Hezhou (Chinese 河州话 Hézhōuhuà) is a creolized mixed language spoken in Gansu Province, China. It has been the lingua franca of Linxia (formerly Hezhou) for several centuries. It is based on Uyghur and perhaps Salar. It has been relexified by Mandarin Chinese, so that nearly all roots are of Chinese origin, but grammatically it remains a Turkic language, with six noun cases, agglutinative morphology and an SOV word order. Grammatical suffixes are either Turkic or Chinese in origin; in the latter case they have been divorced from their original function and bear little to no relation to Chinese semantics. The phonology is largely Chinese, with three tones, though Hezhou tone sandhi is unusual from a Chinese perspective. It may be that Hezhou tone differs between ethnic Chinese, Hui, Dongxiang and Bao'an speakers, though there is no indication that such differences occur among native speakers.

Hezhou was once thought to be a Chinese language that had undergone heavy Turkic influence with an ongoing loss of tone; it is now believed to be the opposite, with tone acquisition perhaps ongoing.

__Transcribed page contents__

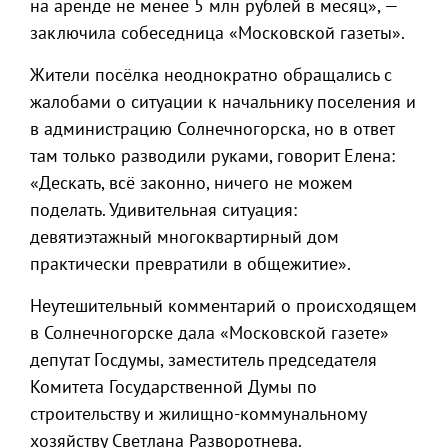
на аренде не менее 5 млн рублей в месяц», —
заключила собеседница «Московской газеты».
Жители посёлка неоднократно обращались с
жалобами о ситуации к начальнику поселения и
в администрацию Солнечногорска, но в ответ
там только разводили руками, говорит Елена:
«Дескать, всё законно, ничего не можем
поделать. Удивительная ситуация:
девятиэтажный многоквартирный дом
практически превратили в общежитие».
Неутешительный комментарий о происходящем
в Солнечногорске дала «Московской газете»
депутат Госдумы, заместитель председателя
Комитета Государственной Думы по
строительству и жилищно-коммунальному
хозяйству Светлана Разворотнева.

__THE TASK__
Name every group of speakers that the passage on Hezhou says may differ in their Hezhou tone. The transcribed page contents are not needed here.

__COMPLETED EXERCISE__
Ethnic Chinese, Hui, Dongxiang, Bao'an